From: | Matthew Garrett |
Date: | 28 Aug 2000 at 22:05:11 |
Subject: | Re: OT GCSE Results |
On Mon, Aug 28, 2000 at 09:40:24PM +0100, Jonathan Drain wrote:
> Biology, I passed easily, it's just about facts, naming parts of animals
> and plants and understanding the basic processes of how they work.
> Additional Maths though... it's pointless, I mean, they're teaching us
> how to 'differentiate' and 'integrate' and how to find various numbers
> >from various other numbers... what use, apart from perhaps Quantum
> Mechanics, could this kind of maths have? More to the point, what the
> hell does it all mean?
Say you have a car that's accelerating. This means that its speed is
changing at a rate of some description. Differentiation gives the rate at
which something is changing, which means that the first differential of
speed is acceleration (ie, the rate at which the speed is changing) and
the second differential the rate at which the acceleration is changing.
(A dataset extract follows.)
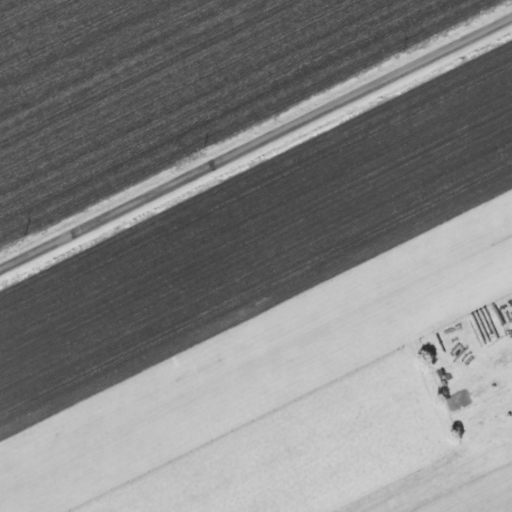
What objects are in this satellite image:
road: (256, 141)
Integration is simply the inverse. Calculus is a fairly simple concept,
but an amazingly powerful tool - A level physics and maths depend on it
heavily. The small amount of quantum theory covered at A level doesn't
involve much calculus at all, as far as I can remember, but the
traditional mechanics uses a huge amount of it.
I'd explain it to you, but your head would explode.